Для получения списка форматов метаданных выполните:

oai-pmh list-metadata-formats http://export.arxiv.org/oai2

(Эта команда, кроме формата вывода, идентична запросу http://export.arxiv.org/oai2?verb=ListMetadataFormats.)

В результате получим:

[
  {
    "metadataPrefix": "oai_dc",
    "schema": "http://www.openarchives.org/OAI/2.0/oai_dc.xsd",
    "metadataNamespace": "http://www.openarchives.org/OAI/2.0/oai_dc/"
  },
  {
    "metadataPrefix": "arXiv",
    "schema": "http://arxiv.org/OAI/arXiv.xsd",
    "metadataNamespace": "http://arxiv.org/OAI/arXiv/"
  },
  {
    "metadataPrefix": "arXivOld",
    "schema": "http://arxiv.org/OAI/arXivOld.xsd",
    "metadataNamespace": "http://arxiv.org/OAI/arXivOld/"
  },
  {
    "metadataPrefix": "arXivRaw",
    "schema": "http://arxiv.org/OAI/arXivRaw.xsd",
    "metadataNamespace": "http://arxiv.org/OAI/arXivRaw/"
  }
]

Список записей

Для получения списка записей выполните запрос:

oai-pmh list-records -p arXiv http://export.arxiv.org/oai2

(Эта команда, кроме формата вывода, идентична запросу http://export.arxiv.org/oai2?verb=ListRecords;metadataPrefix=arXiv.)

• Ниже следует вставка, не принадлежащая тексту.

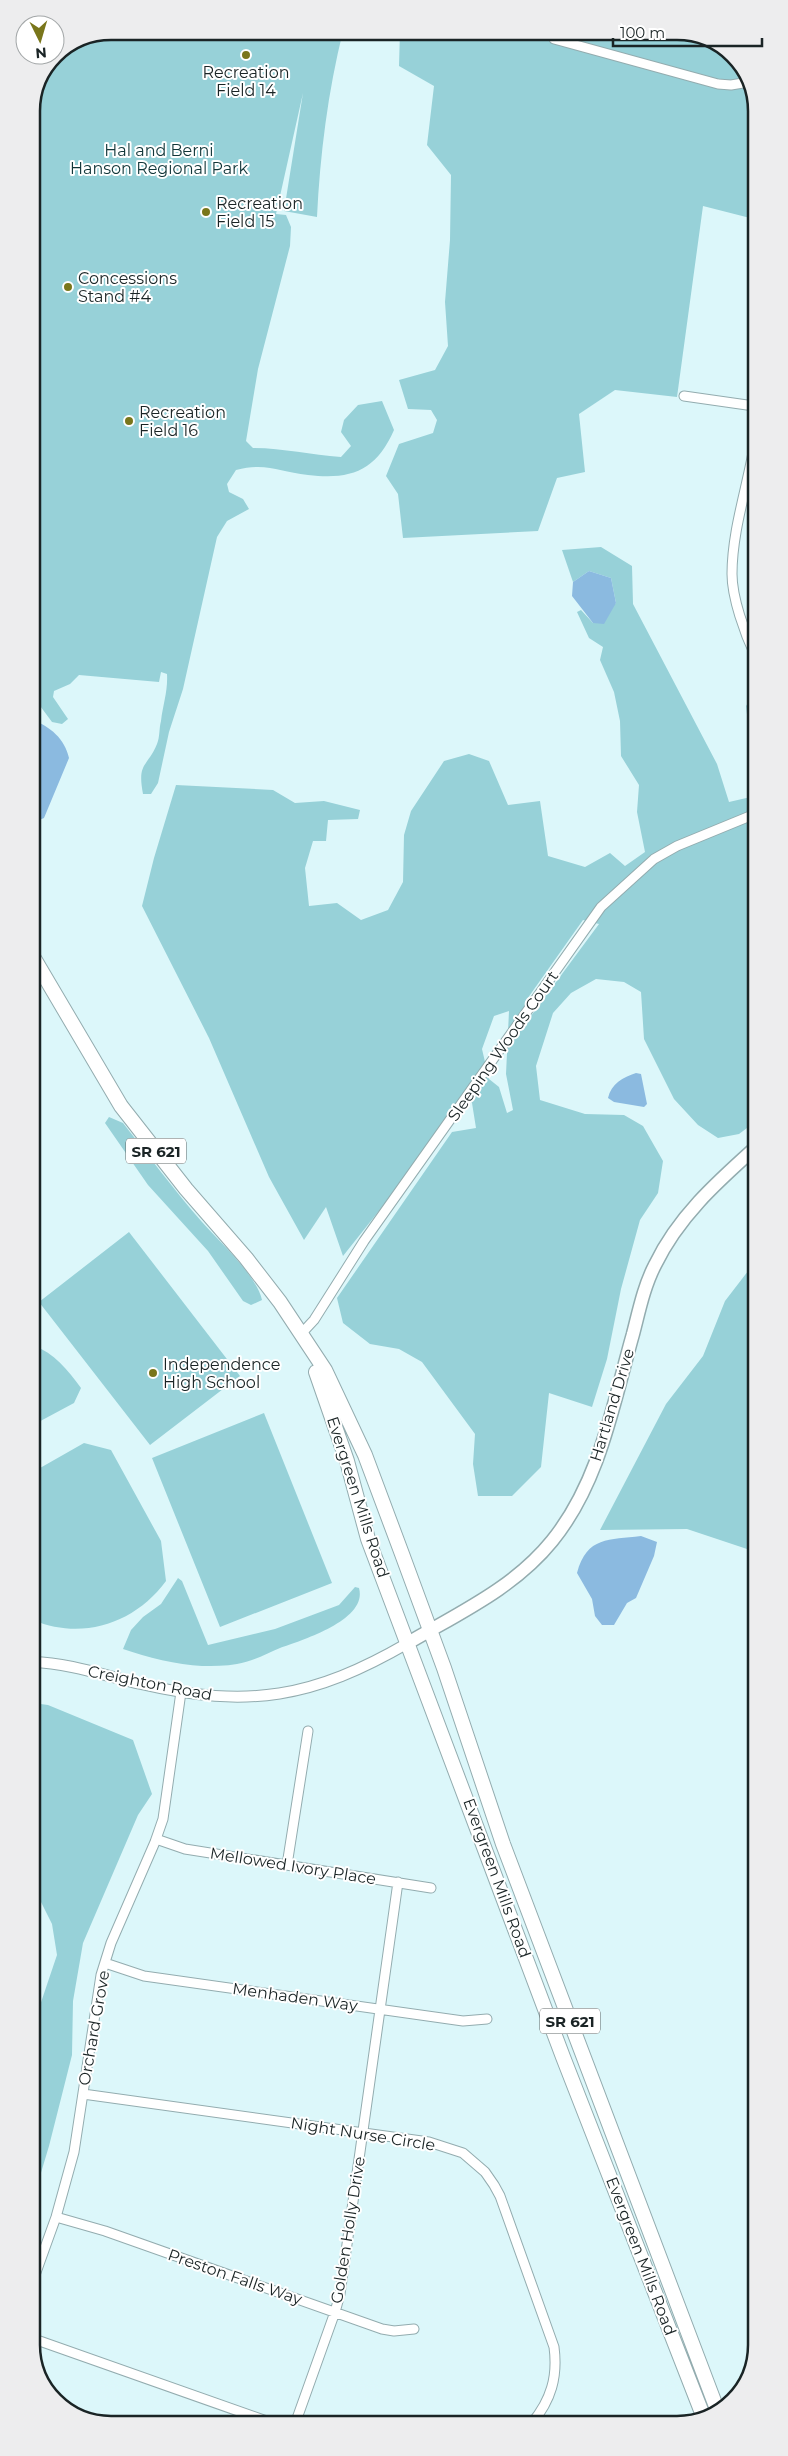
<svg xmlns="http://www.w3.org/2000/svg" width="788" height="2456" font-family="Montserrat,sans-serif">
<style>
.green{fill:#97d1d8;fill-rule:evenodd}
.water{fill:#8bbae0}
.lines{fill:none;stroke-linecap:round;stroke-linejoin:round}
.minor-casing{stroke:#93acaf;stroke-width:11}
.tertiary-casing{stroke:#93acaf;stroke-width:12}
.secondary-casing{stroke:#93acaf;stroke-width:15}
.primary-casing{stroke:#93acaf;stroke-width:16}
.minor{stroke:#fff;stroke-width:9}
.tertiary{stroke:#fff;stroke-width:10}
.secondary{stroke:#fff;stroke-width:12}
.primary{stroke:#fff;stroke-width:14}
.poi-dot{fill:#79761b;stroke:#fff;stroke-width:2}
.labels{text-anchor:middle;dominant-baseline:central;stroke-width:4;stroke-linejoin:round;paint-order:stroke}
.shield{fill:#fff;stroke:#5f6666;stroke-width:1}
.shield-label{font-size:15px;font-weight:bold;fill:#1a2425}
.poi-label{font-size:16px;fill:#1a2425;stroke:#fff;text-anchor:start}
.park-label{font-size:16px;fill:#113639;stroke:#fff}
.street-label{font-size:16px;fill:#1a2425;stroke:#fff}
.rim{fill:none;stroke:#1a2425;stroke-width:2.5}
</style>
<rect width="100%" height="100%" fill="#dcf7fa"/>
<path class="green" d="M 111,31 L 343,31 C 328,91 320,155 317,217 L 284,211 L 303,93 L 276,214 L 286,215 L 291,227 L 290,246 L 258,369 L 246,441 L 253,448 C 283,448 311,455 341,457 L 351,446 L 341,432 L 344,420 L 358,405 L 382,401 L 394,430 C 376,471 351,480 308,475 C 279,472 267,462 236,470 L 227,484 L 229,492 L 243,499 L 249,509 L 227,521 L 217,537 L 183,689 L 169,732 L 158,783 L 151,794 L 143,794 C 137,762 147,768 157,744 C 160,737 159,728 161,721 C 163,704 168,691 167,674 L 161,672 L 159,682 L 79,675 L 70,684 L 54,691 L 53,697 L 68,719 L 62,724 L 52,722 L 32,695 L 31,106 L 55,54 Z
M 400,31 L 683,31 L 729,51 L 754,90 L 754,219 L 703,206 L 677,397 L 615,390 L 579,414 L 585,472 L 557,478 L 538,531 L 403,538 L 398,494 L 386,476 L 399,444 L 433,433 L 437,420 L 431,410 L 408,409 L 399,380 L 435,370 L 448,346 L 445,302 L 450,240 L 451,175 L 427,145 L 434,86 L 399,66 Z
M 601,547 L 632,566 L 633,604 L 717,764 L 729,802 L 755,796 L 755,1122 L 739,1134 L 718,1138 L 698,1125 L 674,1099 L 644,1039 L 641,992 L 624,982 L 596,979 L 571,993 L 553,1013 L 536,1066 L 540,1100 L 585,1114 L 624,1115 L 643,1126 L 663,1161 L 658,1193 L 640,1220 L 621,1289 L 607,1359 L 592,1407 L 549,1393 L 541,1467 L 512,1496 L 478,1496 L 473,1464 L 475,1434 L 422,1362 L 399,1349 L 370,1344 L 343,1323 L 337,1298 L 452,1132 L 476,1128 L 472,1103 L 463,1094 L 386,1202 L 343,1256 L 326,1207 L 304,1240 L 269,1177 L 209,1038 L 142,906 L 154,858 L 176,785 L 273,790 L 295,803 L 324,801 L 360,810 L 358,819 L 328,820 L 326,841 L 313,841 L 305,868 L 309,906 L 337,903 L 361,920 L 388,910 L 403,882 L 404,835 L 411,811 L 444,761 L 469,754 L 489,761 L 508,805 L 540,801 L 548,856 L 585,867 L 610,853 L 625,866 L 645,852 L 637,812 L 639,785 L 621,756 L 620,721 L 614,692 L 600,660 L 603,647 L 589,638 L 577,612 L 581,610 L 593,623 L 616,603 L 611,578 L 589,571 L 573,582 L 562,550 ZM 583,920 L 599,924 L 525,1024 L 525,1002 ZM 509,1011 L 506,1074 L 513,1110 L 507,1113 L 499,1087 L 489,1079 L 482,1049 L 494,1016 Z
M 755,692 L 755,781 L 746,706 Z
M 109,1117 L 123,1123 C 149,1156 174,1190 202,1222 C 219,1241 257,1276 262,1300 L 251,1305 L 243,1301 L 208,1251 L 148,1185 L 105,1123 Z
M 129,1232 L 240,1376 L 150,1445 L 39,1302 Z
M 755,1262 L 756,1552 L 687,1529 L 600,1530 L 666,1404 L 703,1356 L 725,1301 Z
M 33,1345 C 55,1354 67,1369 81,1388 L 74,1403 L 33,1425 Z
M 264,1413 L 332,1583 L 220,1627 L 152,1458 Z
M 84,1443 L 111,1450 L 161,1541 L 166,1581 C 135,1623 83,1641 33,1620 L 33,1472 Z
M 178,1578 L 182,1581 L 208,1645 L 275,1629 L 339,1605 L 355,1587 L 359,1588 C 368,1620 302,1640 280,1648 C 266,1654 251,1662 237,1664 C 226,1666 213,1666 202,1666 C 177,1665 147,1657 123,1649 L 131,1630 L 143,1617 L 161,1604 Z
M 33,1703 L 48,1705 L 133,1740 L 152,1794 L 138,1815 L 83,1943 L 73,2001 L 72,2055 L 49,2146 L 34,2196 L 34,2023 L 57,1955 L 52,1924 L 33,1886 Z"/>
<path class="water" d="M 589,571 L 611,578 L 616,603 L 604,624 L 593,623 L 572,596 L 573,582 Z
M 32,720 C 50,726 65,739 69,758 L 44,818 L 32,823 Z
M 636,1073 L 641,1074 L 647,1104 L 644,1107 L 614,1102 L 608,1098 C 611,1084 623,1077 636,1073 Z
M 641,1536 L 657,1542 L 654,1556 L 636,1598 L 627,1603 L 614,1625 L 602,1625 L 595,1616 L 592,1599 L 577,1573 C 587,1536 609,1540 641,1536 Z"/>
<g class="lines">
<g class="minor-casing">
<path id="minor" d="M 554,39 L 718,84 L 731,85 L 749,82
M 684,396 L 754,406
M 755,442 C 748,485 732,530 732,574 C 732,598 745,634 755,655
M 301,1334 L 314,1320 L 364,1241 L 601,907 L 654,859 L 677,846 L 755,814
M 156,1839 L 185,1849 L 431,1888
M 287,1865 L 308,1731
M 105,1963 L 144,1976 L 463,2021 L 487,2019
M 83,2094 L 429,2142 L 463,2153 L 485,2172 L 494,2185 L 500,2196 L 554,2347 C 558,2377 551,2400 532,2423
M 56,2217 L 105,2231 L 382,2329 L 394,2331 L 414,2329
M 34,2278 L 56,2217 L 74,2152 L 101,1975 L 111,1943 L 155,1842 L 163,1819 L 181,1692
M 34,2339 L 275,2424
M 295,2424 L 335,2312 L 340,2294 L 398,1882"/>
</g>
<g class="tertiary-casing">
<path id="tertiary" d="M 33,1662 C 69,1663 106,1676 141,1684 C 249,1709 313,1698 408,1643"/>
</g>
<g class="secondary-casing">
<path id="secondary" d="M 408,1643 C 459,1613 514,1588 552,1541 C 600,1482 613,1404 633,1334 C 639,1311 644,1286 655,1265 C 678,1217 716,1183 755,1148"/>
</g>
<g class="primary-casing">
<path id="primary" d="M 32,955 L 121,1106 L 186,1189 L 246,1258 L 280,1302 L 325,1370 L 365,1455 L 402,1554 L 444,1668 L 503,1844 L 717,2409
M 316,1372 L 347,1461 L 368,1539 L 563,2057 L 704,2418"/>
</g>
<use href="#minor" class="minor"/>
<use href="#tertiary" class="tertiary"/>
<use href="#secondary" class="secondary"/>
<use href="#primary" class="primary"/>
</g>
<g class="poi-dot">
<circle cx="246" cy="55" r="5"/>
<circle cx="206" cy="212" r="5"/>
<circle cx="68" cy="287" r="5"/>
<circle cx="129" cy="421" r="5"/>
<circle cx="153" cy="1373" r="5"/>
</g>
<g class="labels">
<g class="shield">
<rect x="126" y="1138.5" width="60" height="25" rx="4"/>
<rect x="540" y="2008.5" width="60" height="25" rx="4"/>
</g>
<g class="shield-label">
<text x="156" y="1151">SR 621</text>
<text x="570" y="2021">SR 621</text>
</g>
<g class="poi-label">
<text x="246" y="72" text-anchor="middle">Recreation<tspan x="246" dy="18">Field 14</tspan></text>
<text x="216" y="203">Recreation<tspan x="216" dy="18">Field 15</tspan></text>
<text x="78" y="278">Concessions<tspan x="78" dy="18">Stand #4</tspan></text>
<text x="139" y="412">Recreation<tspan x="139" dy="18">Field 16</tspan></text>
<text x="163" y="1364">Independence<tspan x="163" dy="18">High School</tspan></text>
</g>
<g class="park-label">
<text x="159" y="150">Hal and Berni<tspan x="159" dy="18">Hanson Regional Park</tspan></text>
</g>
<g class="street-label">
<text transform="translate(503 1046) rotate(-55)">Sleeping Woods Court</text>
<text transform="translate(612 1405) rotate(-73)">Hartland Drive</text>
<text transform="translate(358 1497) rotate(72)">Evergreen Mills Road</text>
<text transform="translate(150 1683) rotate(11)">Creighton Road</text>
<text transform="translate(293 1866) rotate(9)">Mellowed Ivory Place</text>
<text transform="translate(497 1878) rotate(70)">Evergreen Mills Road</text>
<text transform="translate(295 1997) rotate(8)">Menhaden Way</text>
<text transform="translate(94 2028) rotate(-80)">Orchard Grove</text>
<text transform="translate(363 2134) rotate(9)">Night Nurse Circle</text>
<text transform="translate(348 2230) rotate(-81)">Golden Holly Drive</text>
<text transform="translate(641 2256) rotate(69)">Evergreen Mills Road</text>
<text transform="translate(235 2277) rotate(19)">Preston Falls Way</text>
</g>
</g>
<path d="M0 0H788V2456H0ZM111 40H677A71 71 0 0 1 748 111V2345A71 71 0 0 1 677 2416H111A71 71 0 0 1 40 2345V111A71 71 0 0 1 111 40Z" fill="#ededee" fill-rule="evenodd"/>
<path class="rim" d="M111 40H677A71 71 0 0 1 748 111V2345A71 71 0 0 1 677 2416H111A71 71 0 0 1 40 2345V111A71 71 0 0 1 111 40Z"/>
<g transform="translate(40 40) rotate(175)"><circle r="24" fill="#ffffff" stroke="#a3a7a8"/>
<path d="M0-4L9 19L0 12L-9 19Z" fill="#79761b"/>
<text y="-8" font-size="14" font-weight="bold" text-anchor="middle" fill="#1a2425">N</text>
</g>
<path d="M613 38v8h149v-8" fill="none" stroke="#1a2425" stroke-width="2.5"/>
<text x="620" y="38" font-size="15" fill="#1a2425" stroke="#ffffff" stroke-width="4" paint-order="stroke">100 m</text>
</svg>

В результате получим список из 1000 JSON-документов вида:

{
  "header": {
    "identifier": "oai:arXiv.org:0704.0001",
    "datestamp": "2008-11-26",
    "setSpec": "physics:hep-ph"
  },
  "metadata": {
    "arXiv": {
      "$": {
        "xmlns": "http://arxiv.org/OAI/arXiv/",
        "xmlns:xsi": "http://www.w3.org/2001/XMLSchema-instance",
        "xsi:schemaLocation": "http://arxiv.org/OAI/arXiv/ http://arxiv.org/OAI/arXiv.xsd"
      },
      "id": "0704.0001",
      "created": "2007-04-02",
      "updated": "2007-07-24",
      "authors": {
        "author": [
          {
            "keyname": "Balázs",
            "forenames": "C."
          },
          {
            "keyname": "Berger",
            "forenames": "E. L."
          },
          {
            "keyname": "Nadolsky",
            "forenames": "P. M."
          },
          {
            "keyname": "Yuan",
            "forenames": "C. -P."
          }
        ]
      },
      "title": "Calculation of prompt diphoton production cross sections at Tevatron and LHC energies",
      "categories": "hep-ph",
      "comments": "37 pages, 15 figures; published version",
      "report-no": "ANL-HEP-PR-07-12",
      "journal-ref": "Phys.Rev.D76:013009,2007",
      "doi": "10.1103/PhysRevD.76.013009",
      "abstract": "A fully differential calculation in perturbative quantum chromodynamics is\npresented for the production of massive photon pairs at hadron colliders. All\nnext-to-leading order perturbative contributions from quark-antiquark,\ngluon-(anti)quark, and gluon-gluon subprocesses are included, as well as\nall-orders resummation of initial-state gluon radiation valid at\nnext-to-next-to-leading logarithmic accuracy. The region of phase space is\nspecified in which the calculation is most reliable. Good agreement is\ndemonstrated with data from the Fermilab Tevatron, and predictions are made for\nmore detailed tests with CDF and DO data. Predictions are shown for\ndistributions of diphoton pairs produced at the energy of the Large Hadron\nCollider (LHC). Distributions of the diphoton pairs from the decay of a Higgs\nboson are contrasted with those produced from QCD processes at the LHC, showing\nthat enhanced sensitivity to the signal can be obtained with judicious\nselection of events."
    }
  }
}

Этот JSON-документ содержит метаданные о статье, размещённой на arXiv.org. Структура этого документа ясная и не требует пояснений.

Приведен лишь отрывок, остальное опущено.